Regarding the forum non conveniens principle, as prescribed in section 3135 C.C.Q., Justice Davis analysed various case law, namely the Supreme Court of Canada’s Spar Aerospace Ltee c. American Mobile Satellite Corp., and the recent Quebec Court of Appeal’s Stormbreaker Marketing and Productions Inc. c. Weinstock. The lesson drawn from these is that a Quebec judge may decline jurisdiction in multi-jurisdictional matters only under exceptional circumstances (note: a summary of the latter case by Me Ashley Kandestin’s is available here).

More precisely, the criteria for determining whether a court judge is entitled to decline jurisdiction pursuant to section 3135 C.C.Q. are twofold: first, it must be established that the courts of a foreign jurisdiction are better suited to hear the case and, secondly, that exceptional circumstances justify this declinatory exception. 

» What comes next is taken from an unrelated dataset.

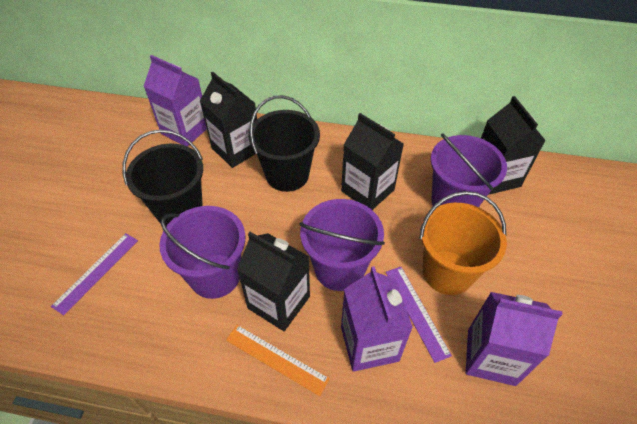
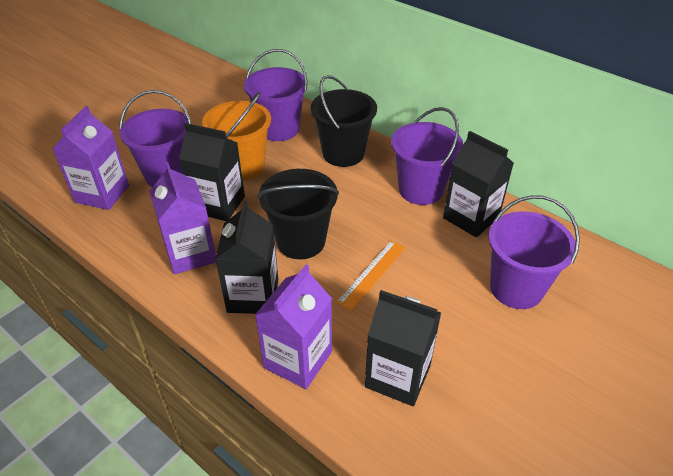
purple bucket: [159,206,246,299] [299,199,385,291] [430,133,507,207] = 3 -> [119,90,191,187] [244,49,308,141] [391,107,464,205] [488,195,580,309] = 4
purple ruler: [51,233,138,315] [386,267,452,363] = 2 -> none = 0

Simply put, the purpose of the forum non conveniens doctrine is to level the playing field between opposing parties:

“[63] Stormbreaker makes it clear that the legislator meant to protect the potentially vulnerable party by allowing them to seek redress in their home jurisdiction.

[64] Markov resides in Quebec and was a resident of Quebec when he signed the Policy. Despite the trust arrangement, it is Markov as an individual who the alleged misrepresentations affect the most. These facts also lead to the conclusion that the Quebec courts should not decline jurisdiction.”

Lastly, regarding the debate surrounding Markov’s presence, Justice Davis deemed his presence necessary, in conformity with section 216 C.C.P., so as to allow for the complete resolution of the case:

“[68] Markov is the settlor of the Trust and sole beneficiary of the Trust. The financial scheme, consisting of the RCA trust and the purchase of insurance policies, was created to secure his financial security when he retires. Markov is also the sole source of revenue invested in the Trust and of the premiums paid to GWL. Markov’s objectives are inextricable from those of the Trust.

[69] Simon, the trustee at the time the Policy was signed, made the decision to purchase the Policy in order to meet Markov’s financial needs and objectives. The Court cannot obtain a complete picture of the whether Niskanen’s representations were consistent with the final terms of the Policy without insight into Markov’s intention and understanding of the matter.

[70] The need for Markov to be a party to the proceedings is strengthened by the allegations in the introductory motion that various misrepresentations were made to Markov following the issuance of the Policy.”